▶ **Extract to read**
March 10, 2011
Back on February 13, Bahrain vowed to use tougher anti-protest methods to prevent the people of the tiny kingdom from demanding government reform.
All substances currently being used in Bahrain to disperse what the state deems rioters are internationally approved, military courts director Major Humood Saad told parliament at the time. “He said that they were natural substances and that banning police from using them during riots, would mean that they would have to use more potentially lethal and stronger methods, such as rubber bullets,” Bahraini TV reported.
MP Dr Aziz Abul said that Bahraini law bans the country from using chemical warfare against enemies, “but allows police to use it against the people.”
Doctors confirmed the Bahraini state is in fact using “potentially lethal and stronger methods” in order to put down calls for a more representative government.
- A d v e r t i s e m e n t
“Doctors from the scene of violent anti-government protests in Yemen’s capital said that what was thought to be tear gas fired by government forces on demonstrators may have been nerve gas, which is forbidden under international law,” reports the Australian.
“The material in this gas makes people convulse for hours. It paralyses them. They couldn’t move at all. We tried to give them oxygen but it didn’t work,” said Amaar Nujaim, a field doctor who works for Islamic Relief.

▶ **Exercise directions**
Print the passage of the protest report above that begins with the words containing "MP Dr Aziz Abul" and ends with "reports the Australian.".

▶ **Extracted records**
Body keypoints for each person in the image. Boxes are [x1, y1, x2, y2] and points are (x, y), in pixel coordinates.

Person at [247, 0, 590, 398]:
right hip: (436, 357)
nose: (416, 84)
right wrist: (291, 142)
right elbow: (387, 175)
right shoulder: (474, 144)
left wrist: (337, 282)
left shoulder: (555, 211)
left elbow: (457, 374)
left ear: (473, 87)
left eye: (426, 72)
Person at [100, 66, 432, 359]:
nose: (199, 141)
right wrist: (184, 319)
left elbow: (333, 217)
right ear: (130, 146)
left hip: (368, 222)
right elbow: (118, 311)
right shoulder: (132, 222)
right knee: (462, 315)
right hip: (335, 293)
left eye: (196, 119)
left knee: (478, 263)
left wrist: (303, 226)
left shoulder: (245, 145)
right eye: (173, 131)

▶ **Output for this exercise**
MP Dr Aziz Abul said that Bahraini law bans the country from using chemical warfare against enemies, “but allows police to use it against the people.”
Doctors confirmed the Bahraini state is in fact using “potentially lethal and stronger methods” in order to put down calls for a more representative government.
- A d v e r t i s e m e n t
“Doctors from the scene of violent anti-government protests in Yemen’s capital said that what was thought to be tear gas fired by government forces on demonstrators may have been nerve gas, which is forbidden under international law,” reports the Australian.